A wise man once said, “You never let your adversaries define you.” That is a lucid description of the strategic role of the press. Black History Month is an appropriate time to consider the outstanding black and progressive press in Boston: David Walker’s Appeal, William Lloyd Garrison’s Liberator, William Monroe Trotter’s Boston Guardian, and the Bay State Banner. Each publication had a different voice, depending upon the circumstances of the time. They all had to combat the offensive images of blacks in the major press.

David Walker was born in North Carolina in 1785, but he moved to Boston as an adult because he could not tolerate the enslaved status of blacks in the South. He became the Boston agent for New York’s Freedom Journal, then he began publication of his “Appeal to the Coloured Citizens of the World.” He exalted the history of blacks in Egypt and Abyssinia while encouraging slaves to rebel. His pamphlets were so threatening to slaveholders that they put a price on his head. Walker died in the doorway of his shop in Boston’s North End in 1830.

Garrison began publication of The Liberator the next year, and republished many of Walker’s articles even though he did not support rebellion as the solution. The Liberator became the nation’s preeminent anti-slavery journal, and abolition became a major political issue in the North.

Walker recognized the stultifying effect of slavery on the human spirit and insisted that by demeaning the humanity of slaves, whites felt justified in imposing such inhuman conditions on others. Garrison, who was white, included blacks in his political leadership group in order to avoid the appearance of racial discrimination.

With the election of Abraham Lincoln as president and enactment of the 13th Amendment outlawing slavery, the race problem was still not solved. Racial segregation was declared by the U.S. Supreme Court in Plessy v. Ferguson (1896) to be constitutionally permissible as long as conditions were “separate but equal.” Several years before that case, Chief Justice Roger Taney had ruled in Dred Scott v. Sandford (1857) that blacks had “no rights which the white man was bound to respect.”

William Monroe Trotter graduated from Harvard University with honors in 1895. He became the editor and founder of the Boston Guardian in 1901 to challenge the concept that blacks in America need not be respected. His early battles were with Booker T. Washington who had made a speech in Atlanta in 1895 that had compromised the status of blacks. In his “Atlanta Compromise” speech Washington promised that blacks “shall not agitate for political or social equality.”

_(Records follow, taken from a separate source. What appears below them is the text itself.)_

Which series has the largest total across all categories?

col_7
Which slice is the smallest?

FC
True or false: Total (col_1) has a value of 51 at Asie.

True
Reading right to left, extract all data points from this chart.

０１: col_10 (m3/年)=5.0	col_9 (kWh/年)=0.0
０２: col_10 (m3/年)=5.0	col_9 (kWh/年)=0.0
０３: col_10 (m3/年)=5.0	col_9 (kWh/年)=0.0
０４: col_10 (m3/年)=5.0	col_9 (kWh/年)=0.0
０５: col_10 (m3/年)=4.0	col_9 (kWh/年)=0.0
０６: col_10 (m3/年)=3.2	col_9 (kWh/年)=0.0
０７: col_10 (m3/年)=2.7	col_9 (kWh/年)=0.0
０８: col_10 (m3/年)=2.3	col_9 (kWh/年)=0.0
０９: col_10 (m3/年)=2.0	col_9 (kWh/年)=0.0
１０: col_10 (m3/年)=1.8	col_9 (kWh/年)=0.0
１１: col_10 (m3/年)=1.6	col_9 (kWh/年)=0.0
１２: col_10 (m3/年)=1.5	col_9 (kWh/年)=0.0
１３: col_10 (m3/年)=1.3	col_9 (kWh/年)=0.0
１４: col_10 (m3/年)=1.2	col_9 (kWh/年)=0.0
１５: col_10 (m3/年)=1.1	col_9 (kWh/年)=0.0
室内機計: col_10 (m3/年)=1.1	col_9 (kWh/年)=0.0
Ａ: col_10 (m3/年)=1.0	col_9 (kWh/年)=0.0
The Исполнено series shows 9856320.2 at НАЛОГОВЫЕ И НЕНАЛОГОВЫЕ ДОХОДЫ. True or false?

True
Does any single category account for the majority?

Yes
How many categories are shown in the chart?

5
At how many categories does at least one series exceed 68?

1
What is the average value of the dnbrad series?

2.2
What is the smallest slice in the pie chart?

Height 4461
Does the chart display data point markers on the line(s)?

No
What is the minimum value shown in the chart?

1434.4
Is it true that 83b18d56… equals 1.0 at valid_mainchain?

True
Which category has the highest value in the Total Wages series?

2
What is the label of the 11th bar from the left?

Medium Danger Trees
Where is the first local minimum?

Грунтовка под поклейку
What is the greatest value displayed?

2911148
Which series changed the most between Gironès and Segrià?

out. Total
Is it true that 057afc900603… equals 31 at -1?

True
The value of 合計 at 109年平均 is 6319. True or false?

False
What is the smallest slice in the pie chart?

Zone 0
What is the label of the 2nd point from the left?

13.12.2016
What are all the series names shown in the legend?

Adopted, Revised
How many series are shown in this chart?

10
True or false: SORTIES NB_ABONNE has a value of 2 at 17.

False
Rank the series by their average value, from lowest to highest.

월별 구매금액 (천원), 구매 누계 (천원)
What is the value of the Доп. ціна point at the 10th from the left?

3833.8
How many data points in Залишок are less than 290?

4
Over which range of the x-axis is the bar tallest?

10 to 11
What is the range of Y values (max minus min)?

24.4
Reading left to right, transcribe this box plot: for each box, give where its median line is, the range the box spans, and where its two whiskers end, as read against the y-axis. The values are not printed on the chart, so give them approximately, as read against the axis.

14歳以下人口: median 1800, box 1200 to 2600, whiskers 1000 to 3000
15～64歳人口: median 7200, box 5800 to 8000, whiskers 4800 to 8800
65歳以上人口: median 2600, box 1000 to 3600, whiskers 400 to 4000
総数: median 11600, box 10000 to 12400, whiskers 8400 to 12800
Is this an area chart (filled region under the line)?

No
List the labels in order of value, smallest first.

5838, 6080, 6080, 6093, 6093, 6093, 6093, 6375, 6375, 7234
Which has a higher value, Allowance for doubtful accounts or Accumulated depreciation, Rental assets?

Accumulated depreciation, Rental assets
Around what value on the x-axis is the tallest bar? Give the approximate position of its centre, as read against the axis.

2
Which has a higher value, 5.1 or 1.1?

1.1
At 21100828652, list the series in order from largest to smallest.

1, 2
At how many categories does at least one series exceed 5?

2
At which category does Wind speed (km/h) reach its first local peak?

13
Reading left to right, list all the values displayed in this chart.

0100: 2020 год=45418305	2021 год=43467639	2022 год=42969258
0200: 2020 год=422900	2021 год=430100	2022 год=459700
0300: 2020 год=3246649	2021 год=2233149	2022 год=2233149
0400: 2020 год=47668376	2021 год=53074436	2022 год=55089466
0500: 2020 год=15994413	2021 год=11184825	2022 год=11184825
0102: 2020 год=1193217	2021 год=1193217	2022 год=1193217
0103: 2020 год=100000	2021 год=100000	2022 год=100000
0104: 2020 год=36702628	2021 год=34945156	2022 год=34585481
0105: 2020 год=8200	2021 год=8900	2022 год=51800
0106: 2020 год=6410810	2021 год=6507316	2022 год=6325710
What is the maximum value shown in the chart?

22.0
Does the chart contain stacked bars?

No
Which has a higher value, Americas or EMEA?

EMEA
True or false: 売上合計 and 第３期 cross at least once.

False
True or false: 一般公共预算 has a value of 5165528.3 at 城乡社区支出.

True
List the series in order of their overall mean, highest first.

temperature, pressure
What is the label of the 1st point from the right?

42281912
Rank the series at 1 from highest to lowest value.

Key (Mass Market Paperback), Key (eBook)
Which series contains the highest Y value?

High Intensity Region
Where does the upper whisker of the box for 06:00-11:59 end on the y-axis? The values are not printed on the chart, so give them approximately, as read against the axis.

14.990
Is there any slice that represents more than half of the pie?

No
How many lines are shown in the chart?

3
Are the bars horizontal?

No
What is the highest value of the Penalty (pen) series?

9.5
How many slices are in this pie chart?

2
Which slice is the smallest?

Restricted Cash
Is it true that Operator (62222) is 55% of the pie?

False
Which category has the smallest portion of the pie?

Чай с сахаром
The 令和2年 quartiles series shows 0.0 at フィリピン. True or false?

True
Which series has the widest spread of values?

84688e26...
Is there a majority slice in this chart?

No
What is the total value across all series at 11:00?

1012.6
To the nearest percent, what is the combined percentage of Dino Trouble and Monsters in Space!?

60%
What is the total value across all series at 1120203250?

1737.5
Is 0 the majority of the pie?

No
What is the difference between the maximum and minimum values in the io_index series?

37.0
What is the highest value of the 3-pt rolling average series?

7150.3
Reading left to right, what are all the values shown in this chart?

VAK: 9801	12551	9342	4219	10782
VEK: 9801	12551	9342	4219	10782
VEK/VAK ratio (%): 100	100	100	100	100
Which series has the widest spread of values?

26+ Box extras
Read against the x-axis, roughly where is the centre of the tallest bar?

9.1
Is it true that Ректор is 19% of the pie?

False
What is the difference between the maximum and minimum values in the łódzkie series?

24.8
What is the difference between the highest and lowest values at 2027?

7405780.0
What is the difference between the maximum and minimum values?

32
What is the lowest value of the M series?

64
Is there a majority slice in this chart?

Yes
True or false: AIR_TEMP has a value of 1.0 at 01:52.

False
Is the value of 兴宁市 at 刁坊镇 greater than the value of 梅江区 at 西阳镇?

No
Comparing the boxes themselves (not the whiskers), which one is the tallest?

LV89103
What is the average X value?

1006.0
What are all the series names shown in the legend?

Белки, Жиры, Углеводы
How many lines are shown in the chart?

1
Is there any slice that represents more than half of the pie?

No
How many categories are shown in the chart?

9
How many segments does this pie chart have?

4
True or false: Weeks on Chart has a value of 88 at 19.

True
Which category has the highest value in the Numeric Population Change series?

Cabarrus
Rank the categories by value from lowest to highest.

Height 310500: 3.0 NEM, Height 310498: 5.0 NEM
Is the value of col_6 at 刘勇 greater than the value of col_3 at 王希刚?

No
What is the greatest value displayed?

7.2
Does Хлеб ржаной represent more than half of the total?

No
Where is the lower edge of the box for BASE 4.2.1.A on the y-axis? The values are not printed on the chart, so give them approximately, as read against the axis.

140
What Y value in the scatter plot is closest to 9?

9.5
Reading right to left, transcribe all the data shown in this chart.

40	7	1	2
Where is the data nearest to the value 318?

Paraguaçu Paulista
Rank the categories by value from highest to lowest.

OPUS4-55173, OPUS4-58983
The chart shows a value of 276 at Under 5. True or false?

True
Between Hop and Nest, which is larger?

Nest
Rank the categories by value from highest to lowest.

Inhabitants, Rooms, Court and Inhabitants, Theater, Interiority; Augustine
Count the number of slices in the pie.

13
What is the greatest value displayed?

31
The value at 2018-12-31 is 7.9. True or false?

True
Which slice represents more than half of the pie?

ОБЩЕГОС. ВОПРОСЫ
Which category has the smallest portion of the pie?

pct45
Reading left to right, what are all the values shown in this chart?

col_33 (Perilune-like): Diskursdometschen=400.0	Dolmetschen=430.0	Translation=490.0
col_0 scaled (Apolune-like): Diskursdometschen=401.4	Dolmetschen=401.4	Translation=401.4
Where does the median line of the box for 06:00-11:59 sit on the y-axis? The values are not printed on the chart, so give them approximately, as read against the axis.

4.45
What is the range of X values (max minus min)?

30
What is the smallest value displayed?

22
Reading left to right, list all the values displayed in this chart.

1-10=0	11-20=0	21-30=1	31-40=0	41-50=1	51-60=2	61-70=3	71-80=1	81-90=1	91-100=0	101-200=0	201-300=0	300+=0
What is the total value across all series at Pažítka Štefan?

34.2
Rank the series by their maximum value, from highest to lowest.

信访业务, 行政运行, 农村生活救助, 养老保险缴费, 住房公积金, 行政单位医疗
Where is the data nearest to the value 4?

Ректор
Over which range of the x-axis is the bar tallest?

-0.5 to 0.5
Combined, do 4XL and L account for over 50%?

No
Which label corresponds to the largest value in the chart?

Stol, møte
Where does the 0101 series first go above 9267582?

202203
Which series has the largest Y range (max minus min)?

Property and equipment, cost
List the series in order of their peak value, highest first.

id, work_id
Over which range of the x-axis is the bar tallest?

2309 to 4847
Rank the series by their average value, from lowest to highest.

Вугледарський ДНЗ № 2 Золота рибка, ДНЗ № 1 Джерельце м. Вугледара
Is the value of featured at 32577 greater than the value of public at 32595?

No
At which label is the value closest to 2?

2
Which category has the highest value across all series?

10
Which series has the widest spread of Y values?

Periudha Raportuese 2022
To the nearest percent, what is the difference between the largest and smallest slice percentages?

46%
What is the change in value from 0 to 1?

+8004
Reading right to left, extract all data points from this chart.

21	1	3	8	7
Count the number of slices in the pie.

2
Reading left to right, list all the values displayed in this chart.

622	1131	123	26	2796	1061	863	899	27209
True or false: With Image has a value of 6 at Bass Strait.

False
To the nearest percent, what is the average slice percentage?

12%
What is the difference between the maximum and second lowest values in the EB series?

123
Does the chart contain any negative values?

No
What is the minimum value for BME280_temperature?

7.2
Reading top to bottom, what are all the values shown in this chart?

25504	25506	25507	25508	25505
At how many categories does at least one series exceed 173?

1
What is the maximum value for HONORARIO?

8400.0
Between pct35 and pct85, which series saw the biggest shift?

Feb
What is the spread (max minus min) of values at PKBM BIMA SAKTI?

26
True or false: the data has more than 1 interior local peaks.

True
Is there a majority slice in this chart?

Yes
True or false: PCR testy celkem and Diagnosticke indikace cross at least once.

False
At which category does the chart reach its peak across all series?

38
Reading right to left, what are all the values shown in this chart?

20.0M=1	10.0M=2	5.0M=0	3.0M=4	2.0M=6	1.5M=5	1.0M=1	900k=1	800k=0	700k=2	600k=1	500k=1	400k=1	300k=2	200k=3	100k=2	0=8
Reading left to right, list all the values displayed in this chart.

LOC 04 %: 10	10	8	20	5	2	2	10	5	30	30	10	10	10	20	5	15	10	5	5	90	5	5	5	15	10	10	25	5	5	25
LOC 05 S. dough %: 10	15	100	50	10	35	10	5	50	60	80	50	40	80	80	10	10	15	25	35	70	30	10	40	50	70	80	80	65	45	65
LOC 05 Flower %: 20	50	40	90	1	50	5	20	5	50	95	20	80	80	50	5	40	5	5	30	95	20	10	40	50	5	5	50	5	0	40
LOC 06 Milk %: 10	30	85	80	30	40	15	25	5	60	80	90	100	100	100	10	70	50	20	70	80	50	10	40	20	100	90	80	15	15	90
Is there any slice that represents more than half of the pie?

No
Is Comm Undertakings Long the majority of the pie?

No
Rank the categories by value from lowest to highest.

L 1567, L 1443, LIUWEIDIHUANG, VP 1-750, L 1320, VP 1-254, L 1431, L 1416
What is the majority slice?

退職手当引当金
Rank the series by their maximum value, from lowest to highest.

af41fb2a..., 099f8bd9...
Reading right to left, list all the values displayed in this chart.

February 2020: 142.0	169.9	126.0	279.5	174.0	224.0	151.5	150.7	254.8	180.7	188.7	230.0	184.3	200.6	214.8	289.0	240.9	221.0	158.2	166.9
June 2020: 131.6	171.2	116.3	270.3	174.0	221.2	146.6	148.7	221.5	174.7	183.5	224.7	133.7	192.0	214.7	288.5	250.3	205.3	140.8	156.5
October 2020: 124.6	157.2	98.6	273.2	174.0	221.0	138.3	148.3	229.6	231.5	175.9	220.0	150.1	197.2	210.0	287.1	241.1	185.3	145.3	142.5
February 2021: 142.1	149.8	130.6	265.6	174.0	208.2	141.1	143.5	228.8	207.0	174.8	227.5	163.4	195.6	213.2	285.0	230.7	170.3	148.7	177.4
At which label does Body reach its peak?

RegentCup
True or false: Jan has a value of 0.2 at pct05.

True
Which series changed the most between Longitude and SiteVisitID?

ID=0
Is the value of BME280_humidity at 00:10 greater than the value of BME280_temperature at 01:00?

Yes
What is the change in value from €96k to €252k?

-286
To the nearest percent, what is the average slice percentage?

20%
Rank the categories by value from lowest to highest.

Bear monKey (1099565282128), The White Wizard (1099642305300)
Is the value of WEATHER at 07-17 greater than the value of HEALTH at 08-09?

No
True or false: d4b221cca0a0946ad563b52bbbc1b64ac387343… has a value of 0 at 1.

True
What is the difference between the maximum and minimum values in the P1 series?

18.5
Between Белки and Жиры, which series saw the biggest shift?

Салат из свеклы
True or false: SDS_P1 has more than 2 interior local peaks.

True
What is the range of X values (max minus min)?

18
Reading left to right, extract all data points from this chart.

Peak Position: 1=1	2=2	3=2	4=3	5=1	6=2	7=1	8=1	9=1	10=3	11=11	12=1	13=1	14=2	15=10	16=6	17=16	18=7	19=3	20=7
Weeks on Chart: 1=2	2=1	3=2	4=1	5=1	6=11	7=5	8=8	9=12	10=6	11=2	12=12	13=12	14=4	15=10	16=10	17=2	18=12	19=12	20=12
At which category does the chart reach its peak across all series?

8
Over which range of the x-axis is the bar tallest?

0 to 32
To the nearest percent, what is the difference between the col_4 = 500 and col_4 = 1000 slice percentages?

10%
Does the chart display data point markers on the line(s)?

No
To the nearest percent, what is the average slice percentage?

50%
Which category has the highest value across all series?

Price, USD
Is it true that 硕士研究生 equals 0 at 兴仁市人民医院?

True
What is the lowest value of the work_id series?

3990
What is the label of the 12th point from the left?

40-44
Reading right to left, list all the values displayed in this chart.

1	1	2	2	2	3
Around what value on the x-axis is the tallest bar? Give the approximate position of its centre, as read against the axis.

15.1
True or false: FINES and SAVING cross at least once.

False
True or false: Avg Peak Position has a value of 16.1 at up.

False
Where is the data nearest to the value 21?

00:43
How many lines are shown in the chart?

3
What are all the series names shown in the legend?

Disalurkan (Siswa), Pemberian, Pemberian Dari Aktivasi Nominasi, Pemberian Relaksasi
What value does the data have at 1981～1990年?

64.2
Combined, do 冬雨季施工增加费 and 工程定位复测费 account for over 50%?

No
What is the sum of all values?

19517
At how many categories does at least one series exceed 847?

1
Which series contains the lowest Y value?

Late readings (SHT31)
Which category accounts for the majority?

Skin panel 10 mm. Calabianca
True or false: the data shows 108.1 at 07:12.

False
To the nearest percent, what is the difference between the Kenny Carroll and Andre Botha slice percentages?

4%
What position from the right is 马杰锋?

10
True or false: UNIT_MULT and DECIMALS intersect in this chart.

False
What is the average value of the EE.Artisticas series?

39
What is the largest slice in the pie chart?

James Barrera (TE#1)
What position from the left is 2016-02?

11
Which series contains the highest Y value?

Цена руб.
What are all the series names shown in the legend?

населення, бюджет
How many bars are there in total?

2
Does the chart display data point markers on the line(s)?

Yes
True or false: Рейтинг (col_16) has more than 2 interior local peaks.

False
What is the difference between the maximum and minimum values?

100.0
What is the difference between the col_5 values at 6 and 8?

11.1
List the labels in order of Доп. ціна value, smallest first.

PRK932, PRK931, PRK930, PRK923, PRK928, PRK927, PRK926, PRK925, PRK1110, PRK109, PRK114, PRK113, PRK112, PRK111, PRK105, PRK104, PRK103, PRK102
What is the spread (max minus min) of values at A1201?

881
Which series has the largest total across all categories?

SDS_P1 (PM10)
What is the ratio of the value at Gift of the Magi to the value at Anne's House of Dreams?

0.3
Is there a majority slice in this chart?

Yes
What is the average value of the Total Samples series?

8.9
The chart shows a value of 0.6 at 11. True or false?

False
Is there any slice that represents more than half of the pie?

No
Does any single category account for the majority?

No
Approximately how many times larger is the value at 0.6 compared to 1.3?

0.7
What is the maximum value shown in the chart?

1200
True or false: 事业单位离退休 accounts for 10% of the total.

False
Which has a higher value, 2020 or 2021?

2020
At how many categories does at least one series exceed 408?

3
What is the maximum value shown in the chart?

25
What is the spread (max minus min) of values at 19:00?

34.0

Trotter led a life of anti-Jim Crow protest. He later had the temerity to confront the president of the U.S., Woodrow Wilson, about racial discrimination in public service. He died in 1934 without attaining his ambitious goals of equality for African Americans. His brother-in-law Charles Steward periodically published the Boston Guardian until old age rendered that task impossible.

The Bay State Banner was established in 1965 as the successor to the Boston Guardian. The country had entered an extraordinary period. The Civil Rights Act of 1964 had outlawed racial discrimination in employment, education and places of public accommodation. The Voting Rights Act of 1965 made it more difficult to deny black access to the voting booth. The Banner was expecting to chronicle an extraordinary era of progress. The original motto was “Unity, progress, let’s do it ourselves.”

African Americans have indeed progressed in the past 50 years. While all civil rights issues have not yet been resolved, concern for income and wealth disparity now looms as an even larger issue. With few constitutional protections to rely on, progress will depend on the ambition and effort of African Americans. It will be even more critical for the black press to inform, encourage and motivate those who enter the very competitive business world.

As survival of the black press becomes more challenging in the technology-driven economy, it is important for black youth to consider what media, then, will define who and what they are.